Dr. Dubino earned her Ph.D. in English at the University of Massachusetts at Amherst in 1992. After she taught composition and introductory literature classes at the University of Massachusetts, she became an adjunct at Westfield State and Holyoke Community Colleges. She also taught as a substitute teacher in junior and senior high schools in western Massachusetts. She came to the University of Massachusetts from the University of Delaware, where she earned her MA in English, and before that, from Boston College. While she did major in English at Boston College, she almost finished a degree in chemistry; however, in the middle of her junior year she decided that reading books made her happier than spending 20 or more hours a week in the lab.
Her advice for students arises from her own experience--do what makes you happy. While she was a graduate student she also worked in many different kinds of offices"law, medicine, insurance, and so on"and in many different kinds of businesses"printing, department stores, a wedding shop, a trucking company, and so on. She also wove rugs on a 200-year-old loom and worked in McDonald’s and Dairy Queen. She is glad she spent her teens and twenties being exposed to all these different workplace environments"from working at so many different kinds of jobs, she learned what she didn’t want to do. She said that it may be difficult to figure out what you want to do, but that once you do decide, to purse your goal with energy, persistence, and patience. She said that of the three, persistence was for her the most important quality she needed to get a Ph.D.
She is married to Andrew Dubino and they have three dogs. She is interested in representations of dogs in literature and how our circles of sympathy have extended to understanding animals. Her first literary love is Virginia Woolf, and she has a picture of Woolf next to her desk, staring down at her. She wrote her dissertation on Woolf as a literary journalist. Now she also looks at Woolf as a traveler, and at other travel writing by nineteenth- and twentieth-century British travelers to the Middle East and East Africa. She thoroughly enjoys traveling and has been to almost thirty countries. When her ankle heals, she looks forward to walking and hiking again. In grad school she used to be an avid cyclist and hopes to resume that in Boone. She also wants to take up weaving again, an activity she picked up in grad school. In the meantime she reads avidly, including travel books, twentieth-century British and American novels, and magazines such as The New Yorker, The Nation, Harper’s, The Atlantic Monthly, and others.

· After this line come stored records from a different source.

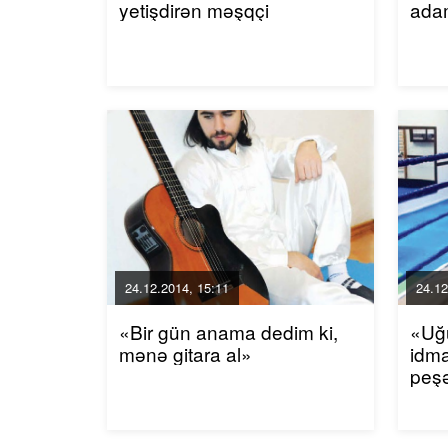
yetişdirən məşqçi
adam
24.12.2014, 15:11
24.12
«Bir gün anama dedim ki,
«Uğ
mənə gitara al»
idm
peşə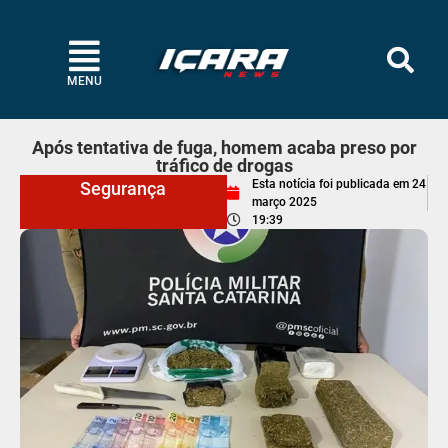
MENU
Após tentativa de fuga, homem acaba preso por
tráfico de drogas
Esta notícia foi publicada em
24
Segurança
março 2025
19:39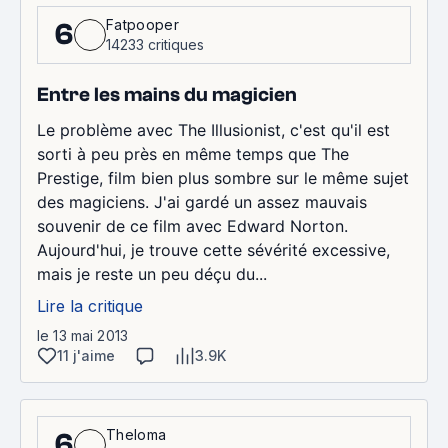
Fatpooper
6
14233 critiques
Entre les mains du magicien
Le problème avec The Illusionist, c'est qu'il est
sorti à peu près en même temps que The
Prestige, film bien plus sombre sur le même sujet
des magiciens. J'ai gardé un assez mauvais
souvenir de ce film avec Edward Norton.
Aujourd'hui, je trouve cette sévérité excessive,
mais je reste un peu déçu du...
Lire la critique
le 13 mai 2013
11 j'aime
3.9K
Theloma
6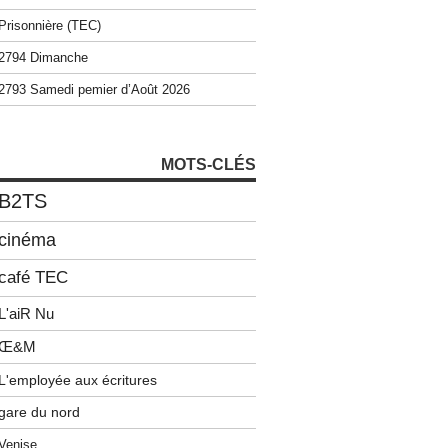
Prisonnière (TEC)
2794 Dimanche
2793 Samedi pemier d’Août 2026
MOTS-CLÉS
B2TS
cinéma
café TEC
L'aiR Nu
Œ&M
L'employée aux écritures
gare du nord
Venise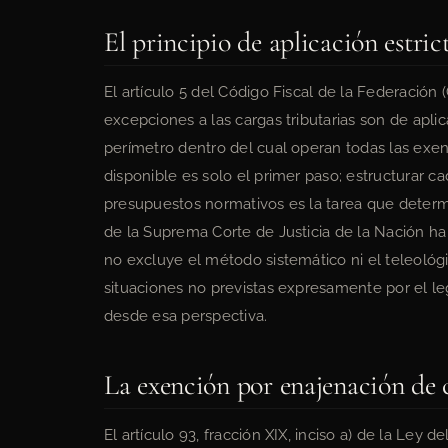
El principio de aplicación estri
El artículo 5 del Código Fiscal de la Federación
excepciones a las cargas tributarias son de aplica
perímetro dentro del cual operan todas las exenc
disponible es solo el primer paso; estructurar
presupuestos normativos es la tarea que determi
de la Suprema Corte de Justicia de la Nación ha 
no excluye el método sistemático ni el teleológ
situaciones no previstas expresamente por el le
desde esa perspectiva.
La exención por enajenación de 
El artículo 93, fracción XIX, inciso a) de la Ley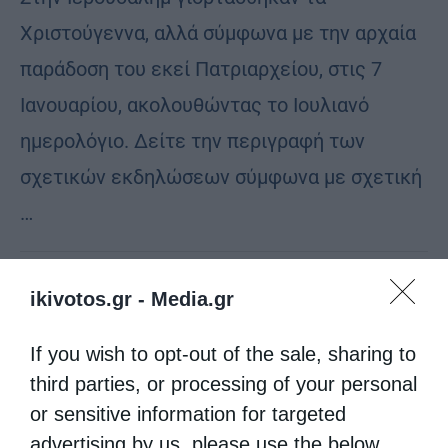
Χριστούγεννα, αλλά σύμφωνα με την αρχαία
παράδοση του εκεί Πατριαρχείου, στις 7
Ιανουαρίου, ακολουθώντας το Ιουλιανό
ημερολόγιο. Δείτε την περιγραφή των
σχετικών εκδηλώσεων σύμφωνα με σχετική
…
ikivotos.gr -
Media.gr
If you wish to opt-out of the sale, sharing to
third parties, or processing of your personal
or sensitive information for targeted
advertising by us, please use the below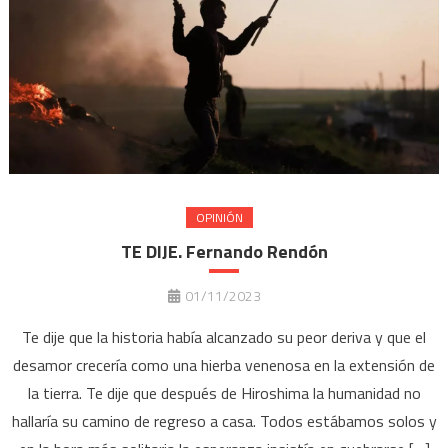
OPINIÓN
TE DIJE. Fernando Rendón
01/11/2023
Te dije que la historia había alcanzado su peor deriva y que el
desamor crecería como una hierba venenosa en la extensión de
la tierra. Te dije que después de Hiroshima la humanidad no
hallaría su camino de regreso a casa. Todos estábamos solos y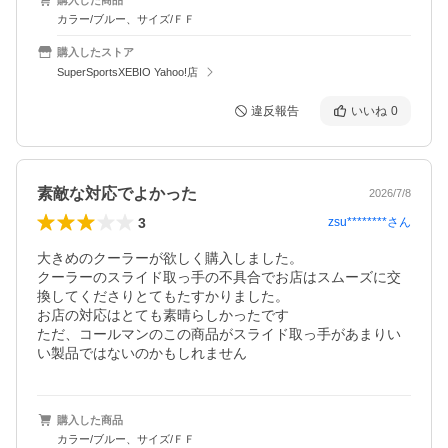
カラー/ブルー、サイズ/ＦＦ
購入したストア
SuperSportsXEBIO Yahoo!店
違反報告
いいね
0
素敵な対応でよかった
2026/7/8
3
zsu********
さん
大きめのクーラーが欲しく購入しました。

クーラーのスライド取っ手の不具合でお店はスムーズに交
換してくださりとてもたすかりました。

お店の対応はとても素晴らしかったです

ただ、コールマンのこの商品がスライド取っ手があまりい
い製品ではないのかもしれません
購入した商品
カラー/ブルー、サイズ/ＦＦ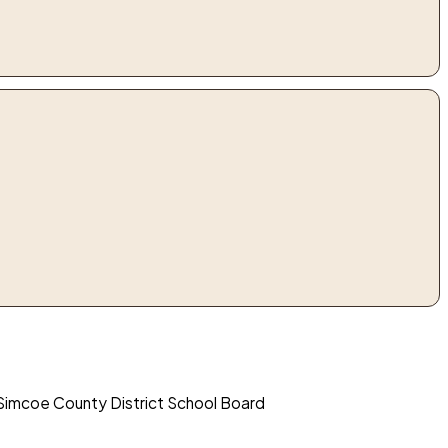
coe County District School Board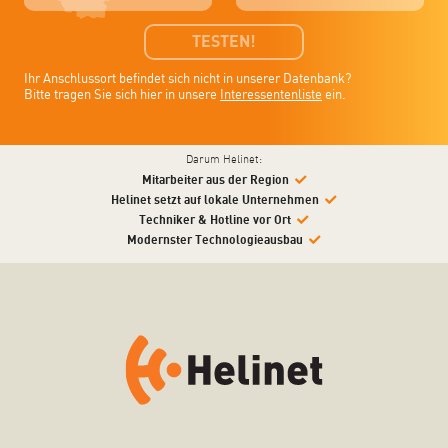
TESTEN!
Ihr Anschlussort befindet sich nicht in unserer Datenbank?
Bitte tragen Sie sich hier in unsere
Interessentenliste
ein.
Darum Helinet:
Mitarbeiter aus der Region
Helinet setzt auf lokale Unternehmen
Techniker & Hotline vor Ort
Modernster Technologieausbau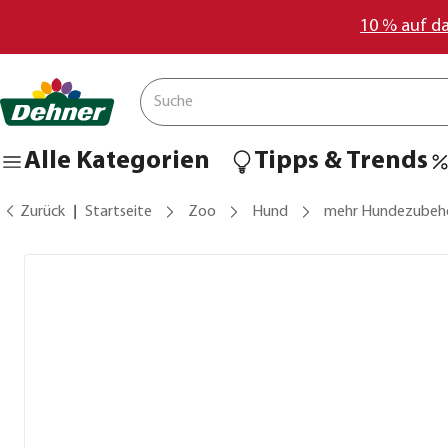
10 % auf d
Alle Kategorien
Tipps & Trends
Zurück
Startseite
Zoo
Hund
mehr Hundezubeh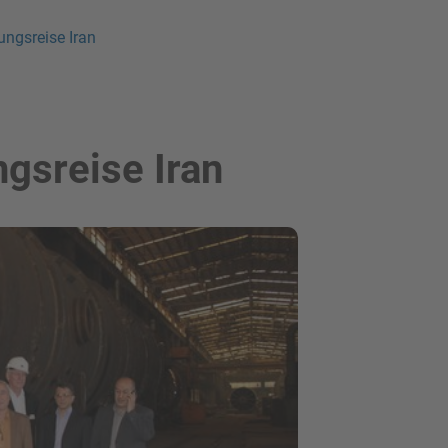
ngsreise Iran
gsreise Iran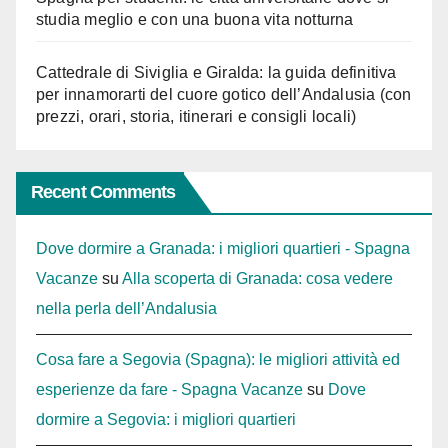
studia meglio e con una buona vita notturna
Cattedrale di Siviglia e Giralda: la guida definitiva
per innamorarti del cuore gotico dell’Andalusia (con
prezzi, orari, storia, itinerari e consigli locali)
Recent Comments
Dove dormire a Granada: i migliori quartieri - Spagna
Vacanze
su
Alla scoperta di Granada: cosa vedere
nella perla dell’Andalusia
Cosa fare a Segovia (Spagna): le migliori attività ed
esperienze da fare - Spagna Vacanze
su
Dove
dormire a Segovia: i migliori quartieri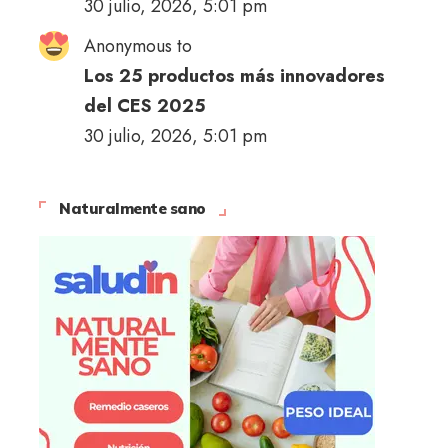
30 julio, 2026, 5:01 pm
Anonymous to
Los 25 productos más innovadores
del CES 2025
30 julio, 2026, 5:01 pm
Naturalmente sano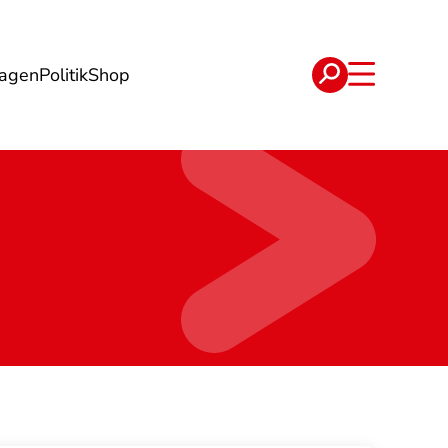
lagen
Politik
Shop
e
Verträge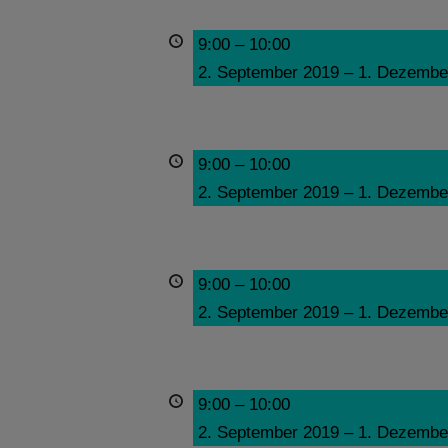
9:00
–
10:00
2. September 2019
–
1. Dezembe
9:00
–
10:00
2. September 2019
–
1. Dezembe
9:00
–
10:00
2. September 2019
–
1. Dezembe
9:00
–
10:00
2. September 2019
–
1. Dezembe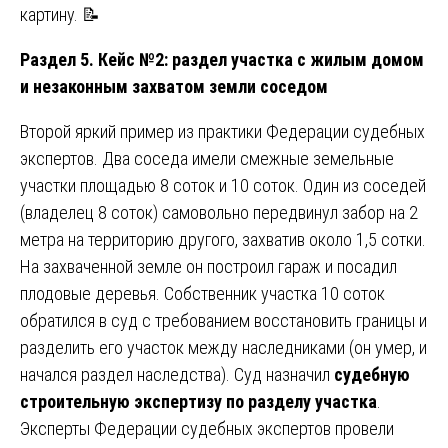
картину. 📝
Раздел 5. Кейс №2: раздел участка с жилым домом
и незаконным захватом земли соседом
Второй яркий пример из практики Федерации судебных
экспертов. Два соседа имели смежные земельные
участки площадью 8 соток и 10 соток. Один из соседей
(владелец 8 соток) самовольно передвинул забор на 2
метра на территорию другого, захватив около 1,5 сотки.
На захваченной земле он построил гараж и посадил
плодовые деревья. Собственник участка 10 соток
обратился в суд с требованием восстановить границы и
разделить его участок между наследниками (он умер, и
начался раздел наследства). Суд назначил
судебную
строительную экспертизу по разделу участка
.
Эксперты Федерации судебных экспертов провели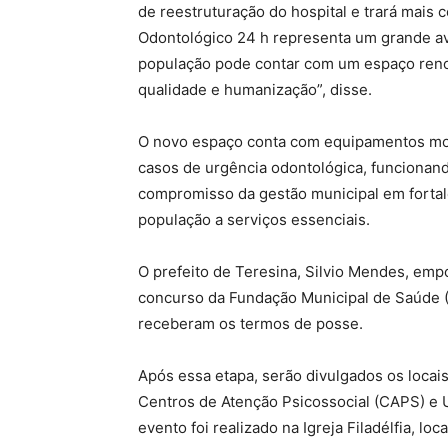
de reestruturação do hospital e trará mais 
Odontológico 24 h representa um grande av
população pode contar com um espaço reno
qualidade e humanização”, disse.
O novo espaço conta com equipamentos mod
casos de urgência odontológica, funcionando
compromisso da gestão municipal em fortale
população a serviços essenciais.
O prefeito de Teresina, Silvio Mendes, emp
concurso da Fundação Municipal de Saúde (
receberam os termos de posse.
Após essa etapa, serão divulgados os locais
Centros de Atenção Psicossocial (CAPS) e 
evento foi realizado na Igreja Filadélfia, loc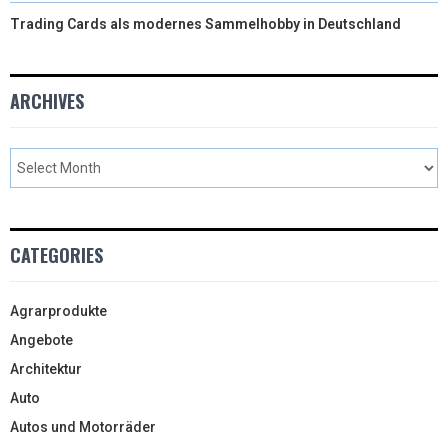
Trading Cards als modernes Sammelhobby in Deutschland
ARCHIVES
CATEGORIES
Agrarprodukte
Angebote
Architektur
Auto
Autos und Motorräder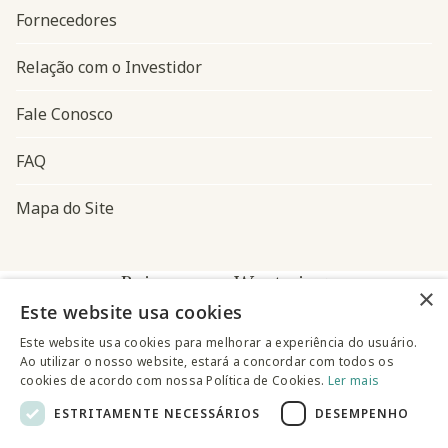
Fornecedores
Relação com o Investidor
Fale Conosco
FAQ
Mapa do Site
Baixe o app Westwing
×
Este website usa cookies
Este website usa cookies para melhorar a experiência do usuário.
Ao utilizar o nosso website, estará a concordar com todos os
cookies de acordo com nossa Política de Cookies.
Ler mais
ESTRITAMENTE NECESSÁRIOS
DESEMPENHO
@westwingbr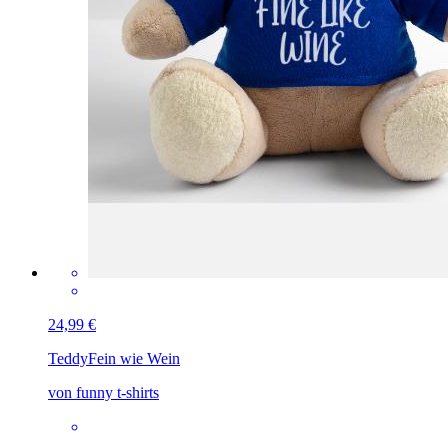
24,99 €
Teddy
Fein wie Wein
von funny t-shirts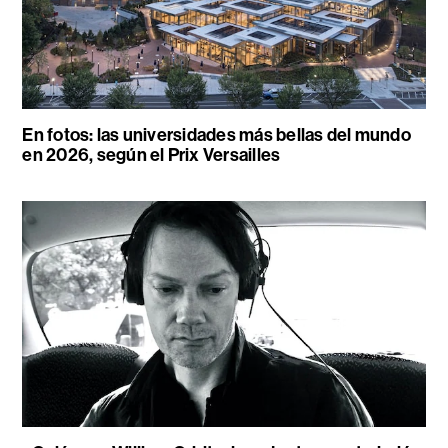
En fotos: las universidades más bellas del mundo
en 2026, según el Prix Versailles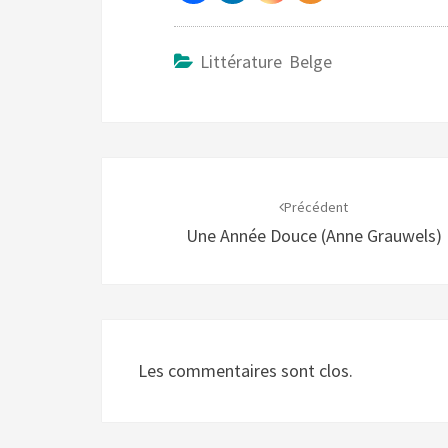
Littérature Belge
Navigation
d'article
Précédent
Une Année Douce (Anne Grauwels)
Les commentaires sont clos.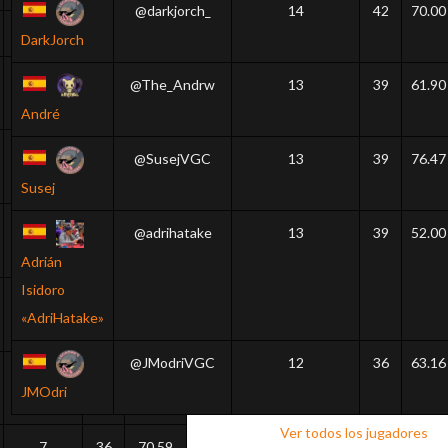
@darkjorch_
14
42
70.00
8
39
72.22
DarkJorch
8
39
65.00
@The_Andrw
13
39
61.90
André
6
36
75.00
@SusejVGC
13
39
76.47
Susej
8
36
66.67
@adrihatake
13
39
52.00
Adrián
Isidoro
10
36
63.16
«AdriHatake»
@JModriVGC
12
36
63.16
8
36
63.16
JMOdri
Ver todos los jugadores
7
36
70.59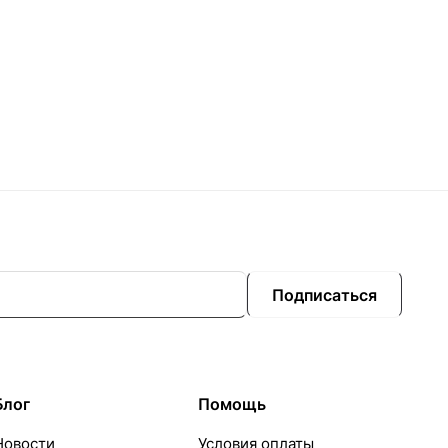
Подписаться
Блог
Помощь
Новости
Условия оплаты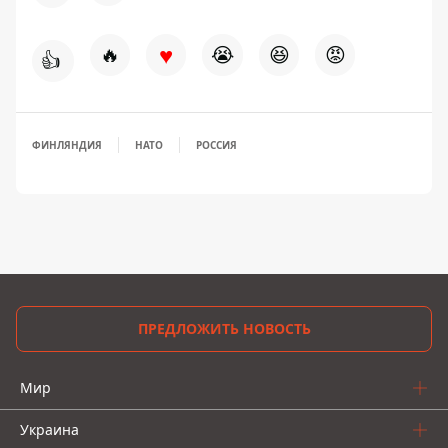
♥
🔥
😭
😆
😡
👍
ФИНЛЯНДИЯ
НАТО
РОССИЯ
ПРЕДЛОЖИТЬ НОВОСТЬ
Мир
Украина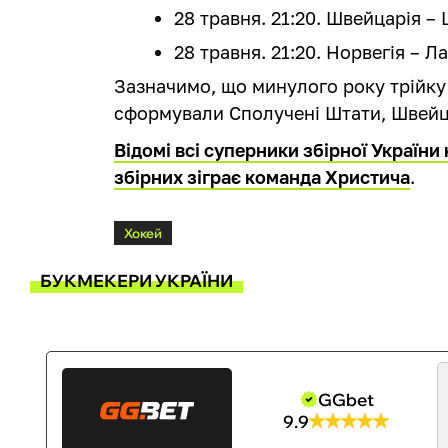
28 травня. 21:20. Швейцарія –
28 травня. 21:20. Норвегія – Ла
Зазначимо, що минулого року трійку
сформували Сполучені Штати, Швейца
Відомі всі суперники збірної України 
збірних зіграє команда Христича
.
Хокей
БУКМЕКЕРИ УКРАЇНИ
GGbet
9.9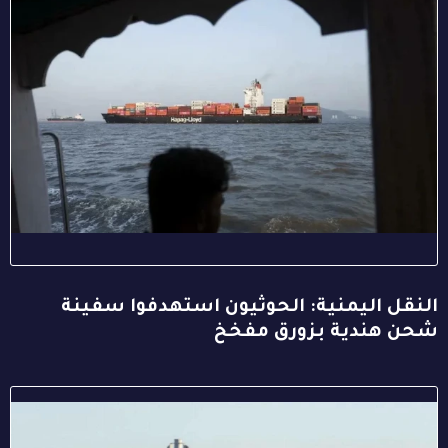
النقل اليمنية: الحوثيون استهدفوا سفينة
شحن هندية بزورق مفخخ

Her advice to students is to enjoy your time here, enjoy what you read, enjoy this environment; and make use of things around campus. Go out and try the exchange program to see a place that is different. She also firmly believes in the power of one person to change the world, and she encourages students to feel empowered.
Dr. Dubino’s own immediate goal is to be an effective chair"for her that means creating an atmosphere in the department so that faculty can excel in all three parts of their working life: scholarship, service, and above all, teaching. She wants all the faculty to be the best teachers they can be. We are lucky to have her working for us in the English Department.